== Request ==
Copy the lines exactly as they appear, starting with the first line of the records and ending with the line that contains "X1004Y3110D03*".

[Records from a dataset]
----------------

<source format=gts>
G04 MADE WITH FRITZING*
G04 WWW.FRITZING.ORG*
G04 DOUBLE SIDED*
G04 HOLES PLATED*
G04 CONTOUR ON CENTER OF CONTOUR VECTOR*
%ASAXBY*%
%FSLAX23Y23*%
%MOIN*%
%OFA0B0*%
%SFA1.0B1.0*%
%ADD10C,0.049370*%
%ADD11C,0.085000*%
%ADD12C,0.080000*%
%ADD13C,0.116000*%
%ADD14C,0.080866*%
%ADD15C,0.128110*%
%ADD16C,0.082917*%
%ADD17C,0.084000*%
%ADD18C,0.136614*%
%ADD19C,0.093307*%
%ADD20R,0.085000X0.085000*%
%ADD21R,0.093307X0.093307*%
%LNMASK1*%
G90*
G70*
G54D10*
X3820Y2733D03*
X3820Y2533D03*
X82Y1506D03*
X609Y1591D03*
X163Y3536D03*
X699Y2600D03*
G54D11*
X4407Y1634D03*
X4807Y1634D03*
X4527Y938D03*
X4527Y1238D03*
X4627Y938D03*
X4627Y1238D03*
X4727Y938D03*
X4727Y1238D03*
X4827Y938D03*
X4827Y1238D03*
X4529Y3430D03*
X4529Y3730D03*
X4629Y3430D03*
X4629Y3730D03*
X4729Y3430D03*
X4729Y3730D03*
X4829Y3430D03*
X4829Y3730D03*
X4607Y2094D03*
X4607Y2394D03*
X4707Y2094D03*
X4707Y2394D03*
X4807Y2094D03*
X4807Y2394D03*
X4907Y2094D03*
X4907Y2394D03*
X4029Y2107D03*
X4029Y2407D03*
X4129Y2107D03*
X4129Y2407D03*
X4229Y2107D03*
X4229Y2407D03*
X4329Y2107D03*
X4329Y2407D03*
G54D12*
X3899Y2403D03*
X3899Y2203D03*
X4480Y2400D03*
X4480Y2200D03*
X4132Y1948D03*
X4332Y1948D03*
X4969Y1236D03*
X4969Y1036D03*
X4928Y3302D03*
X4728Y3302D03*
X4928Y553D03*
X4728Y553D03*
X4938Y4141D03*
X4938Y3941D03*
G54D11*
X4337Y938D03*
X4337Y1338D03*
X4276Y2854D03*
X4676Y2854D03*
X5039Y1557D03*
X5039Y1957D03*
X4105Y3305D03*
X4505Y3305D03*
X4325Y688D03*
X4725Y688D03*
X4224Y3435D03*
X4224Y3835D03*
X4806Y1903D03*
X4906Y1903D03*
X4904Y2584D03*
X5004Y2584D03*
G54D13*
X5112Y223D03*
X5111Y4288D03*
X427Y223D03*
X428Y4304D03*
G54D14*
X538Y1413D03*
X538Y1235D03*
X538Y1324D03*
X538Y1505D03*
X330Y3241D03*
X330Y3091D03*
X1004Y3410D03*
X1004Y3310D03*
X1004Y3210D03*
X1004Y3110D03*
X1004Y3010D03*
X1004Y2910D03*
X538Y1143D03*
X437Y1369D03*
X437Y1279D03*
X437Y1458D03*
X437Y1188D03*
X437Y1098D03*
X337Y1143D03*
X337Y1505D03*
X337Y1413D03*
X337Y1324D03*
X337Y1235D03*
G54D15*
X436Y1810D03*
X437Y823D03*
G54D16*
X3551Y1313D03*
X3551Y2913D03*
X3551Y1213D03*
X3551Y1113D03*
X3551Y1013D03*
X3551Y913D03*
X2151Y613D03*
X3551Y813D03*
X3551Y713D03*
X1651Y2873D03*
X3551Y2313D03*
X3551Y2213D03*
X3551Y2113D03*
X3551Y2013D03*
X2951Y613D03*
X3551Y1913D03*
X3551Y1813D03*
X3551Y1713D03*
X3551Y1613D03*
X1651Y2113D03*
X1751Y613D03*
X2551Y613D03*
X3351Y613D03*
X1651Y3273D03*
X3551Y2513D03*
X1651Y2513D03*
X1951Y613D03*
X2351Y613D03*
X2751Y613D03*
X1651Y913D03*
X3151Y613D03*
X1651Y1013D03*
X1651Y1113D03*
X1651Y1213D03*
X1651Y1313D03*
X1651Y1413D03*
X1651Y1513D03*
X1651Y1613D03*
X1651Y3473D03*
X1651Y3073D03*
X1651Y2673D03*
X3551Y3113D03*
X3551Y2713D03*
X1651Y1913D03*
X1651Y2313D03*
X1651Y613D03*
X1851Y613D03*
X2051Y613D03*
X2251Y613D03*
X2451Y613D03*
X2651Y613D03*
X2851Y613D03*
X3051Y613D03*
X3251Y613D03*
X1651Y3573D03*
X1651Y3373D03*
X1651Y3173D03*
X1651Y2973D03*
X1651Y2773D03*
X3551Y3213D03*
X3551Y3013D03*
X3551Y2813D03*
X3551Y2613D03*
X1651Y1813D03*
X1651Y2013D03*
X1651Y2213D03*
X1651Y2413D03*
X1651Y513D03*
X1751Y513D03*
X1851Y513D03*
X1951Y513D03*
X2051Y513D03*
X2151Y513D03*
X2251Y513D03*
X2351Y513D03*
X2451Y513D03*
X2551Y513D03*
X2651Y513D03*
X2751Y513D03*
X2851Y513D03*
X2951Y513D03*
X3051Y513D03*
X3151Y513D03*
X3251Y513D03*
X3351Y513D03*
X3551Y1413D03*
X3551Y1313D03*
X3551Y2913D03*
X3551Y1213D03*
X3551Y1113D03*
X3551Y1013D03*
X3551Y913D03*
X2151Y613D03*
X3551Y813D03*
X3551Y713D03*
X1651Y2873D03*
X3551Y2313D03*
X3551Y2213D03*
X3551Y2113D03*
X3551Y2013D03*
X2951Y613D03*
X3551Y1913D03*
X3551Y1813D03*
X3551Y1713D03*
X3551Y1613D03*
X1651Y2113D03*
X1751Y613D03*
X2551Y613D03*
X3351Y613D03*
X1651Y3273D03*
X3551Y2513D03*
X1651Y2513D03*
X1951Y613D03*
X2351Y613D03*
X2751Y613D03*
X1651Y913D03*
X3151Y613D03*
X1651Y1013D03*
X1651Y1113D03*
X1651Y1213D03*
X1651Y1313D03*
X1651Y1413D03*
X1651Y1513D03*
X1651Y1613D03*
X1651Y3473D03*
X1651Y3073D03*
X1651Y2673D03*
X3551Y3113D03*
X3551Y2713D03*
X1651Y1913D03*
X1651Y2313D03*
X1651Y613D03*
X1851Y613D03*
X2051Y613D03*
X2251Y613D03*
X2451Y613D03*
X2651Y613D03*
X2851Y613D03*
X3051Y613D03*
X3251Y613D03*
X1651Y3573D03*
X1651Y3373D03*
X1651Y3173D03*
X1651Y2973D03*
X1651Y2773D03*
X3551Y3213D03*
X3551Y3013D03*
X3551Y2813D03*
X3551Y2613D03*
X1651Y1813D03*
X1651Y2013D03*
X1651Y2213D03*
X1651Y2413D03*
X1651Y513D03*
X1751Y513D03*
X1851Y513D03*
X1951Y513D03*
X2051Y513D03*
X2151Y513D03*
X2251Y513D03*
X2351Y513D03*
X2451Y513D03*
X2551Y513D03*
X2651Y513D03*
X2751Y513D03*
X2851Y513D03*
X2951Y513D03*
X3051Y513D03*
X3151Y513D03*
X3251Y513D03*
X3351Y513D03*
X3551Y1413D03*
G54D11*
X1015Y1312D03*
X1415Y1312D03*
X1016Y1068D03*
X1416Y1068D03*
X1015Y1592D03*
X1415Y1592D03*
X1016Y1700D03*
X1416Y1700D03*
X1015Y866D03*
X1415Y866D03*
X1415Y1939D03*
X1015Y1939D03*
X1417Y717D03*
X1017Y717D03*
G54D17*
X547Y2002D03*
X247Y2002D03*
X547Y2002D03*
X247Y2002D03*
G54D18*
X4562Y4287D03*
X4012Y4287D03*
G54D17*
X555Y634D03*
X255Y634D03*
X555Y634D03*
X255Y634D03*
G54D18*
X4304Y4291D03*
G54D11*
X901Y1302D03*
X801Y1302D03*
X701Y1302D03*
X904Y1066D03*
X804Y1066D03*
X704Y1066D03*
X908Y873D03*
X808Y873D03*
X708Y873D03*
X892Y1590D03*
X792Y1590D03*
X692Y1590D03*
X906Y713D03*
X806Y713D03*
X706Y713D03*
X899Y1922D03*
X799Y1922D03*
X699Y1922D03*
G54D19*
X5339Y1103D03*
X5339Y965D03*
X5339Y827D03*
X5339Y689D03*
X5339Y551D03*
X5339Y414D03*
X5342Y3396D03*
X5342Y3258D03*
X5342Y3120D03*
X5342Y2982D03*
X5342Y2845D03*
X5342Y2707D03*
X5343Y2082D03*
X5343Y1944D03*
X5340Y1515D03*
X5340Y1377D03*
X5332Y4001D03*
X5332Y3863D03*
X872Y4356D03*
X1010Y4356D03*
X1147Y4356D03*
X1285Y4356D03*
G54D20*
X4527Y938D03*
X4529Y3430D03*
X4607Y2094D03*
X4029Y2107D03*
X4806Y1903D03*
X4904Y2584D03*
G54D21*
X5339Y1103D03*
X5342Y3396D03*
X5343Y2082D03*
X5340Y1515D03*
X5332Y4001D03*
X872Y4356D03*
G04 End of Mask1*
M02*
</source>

----------------

== Result ==
<source format=gts>
G04 MADE WITH FRITZING*
G04 WWW.FRITZING.ORG*
G04 DOUBLE SIDED*
G04 HOLES PLATED*
G04 CONTOUR ON CENTER OF CONTOUR VECTOR*
%ASAXBY*%
%FSLAX23Y23*%
%MOIN*%
%OFA0B0*%
%SFA1.0B1.0*%
%ADD10C,0.049370*%
%ADD11C,0.085000*%
%ADD12C,0.080000*%
%ADD13C,0.116000*%
%ADD14C,0.080866*%
%ADD15C,0.128110*%
%ADD16C,0.082917*%
%ADD17C,0.084000*%
%ADD18C,0.136614*%
%ADD19C,0.093307*%
%ADD20R,0.085000X0.085000*%
%ADD21R,0.093307X0.093307*%
%LNMASK1*%
G90*
G70*
G54D10*
X3820Y2733D03*
X3820Y2533D03*
X82Y1506D03*
X609Y1591D03*
X163Y3536D03*
X699Y2600D03*
G54D11*
X4407Y1634D03*
X4807Y1634D03*
X4527Y938D03*
X4527Y1238D03*
X4627Y938D03*
X4627Y1238D03*
X4727Y938D03*
X4727Y1238D03*
X4827Y938D03*
X4827Y1238D03*
X4529Y3430D03*
X4529Y3730D03*
X4629Y3430D03*
X4629Y3730D03*
X4729Y3430D03*
X4729Y3730D03*
X4829Y3430D03*
X4829Y3730D03*
X4607Y2094D03*
X4607Y2394D03*
X4707Y2094D03*
X4707Y2394D03*
X4807Y2094D03*
X4807Y2394D03*
X4907Y2094D03*
X4907Y2394D03*
X4029Y2107D03*
X4029Y2407D03*
X4129Y2107D03*
X4129Y2407D03*
X4229Y2107D03*
X4229Y2407D03*
X4329Y2107D03*
X4329Y2407D03*
G54D12*
X3899Y2403D03*
X3899Y2203D03*
X4480Y2400D03*
X4480Y2200D03*
X4132Y1948D03*
X4332Y1948D03*
X4969Y1236D03*
X4969Y1036D03*
X4928Y3302D03*
X4728Y3302D03*
X4928Y553D03*
X4728Y553D03*
X4938Y4141D03*
X4938Y3941D03*
G54D11*
X4337Y938D03*
X4337Y1338D03*
X4276Y2854D03*
X4676Y2854D03*
X5039Y1557D03*
X5039Y1957D03*
X4105Y3305D03*
X4505Y3305D03*
X4325Y688D03*
X4725Y688D03*
X4224Y3435D03*
X4224Y3835D03*
X4806Y1903D03*
X4906Y1903D03*
X4904Y2584D03*
X5004Y2584D03*
G54D13*
X5112Y223D03*
X5111Y4288D03*
X427Y223D03*
X428Y4304D03*
G54D14*
X538Y1413D03*
X538Y1235D03*
X538Y1324D03*
X538Y1505D03*
X330Y3241D03*
X330Y3091D03*
X1004Y3410D03*
X1004Y3310D03*
X1004Y3210D03*
X1004Y3110D03*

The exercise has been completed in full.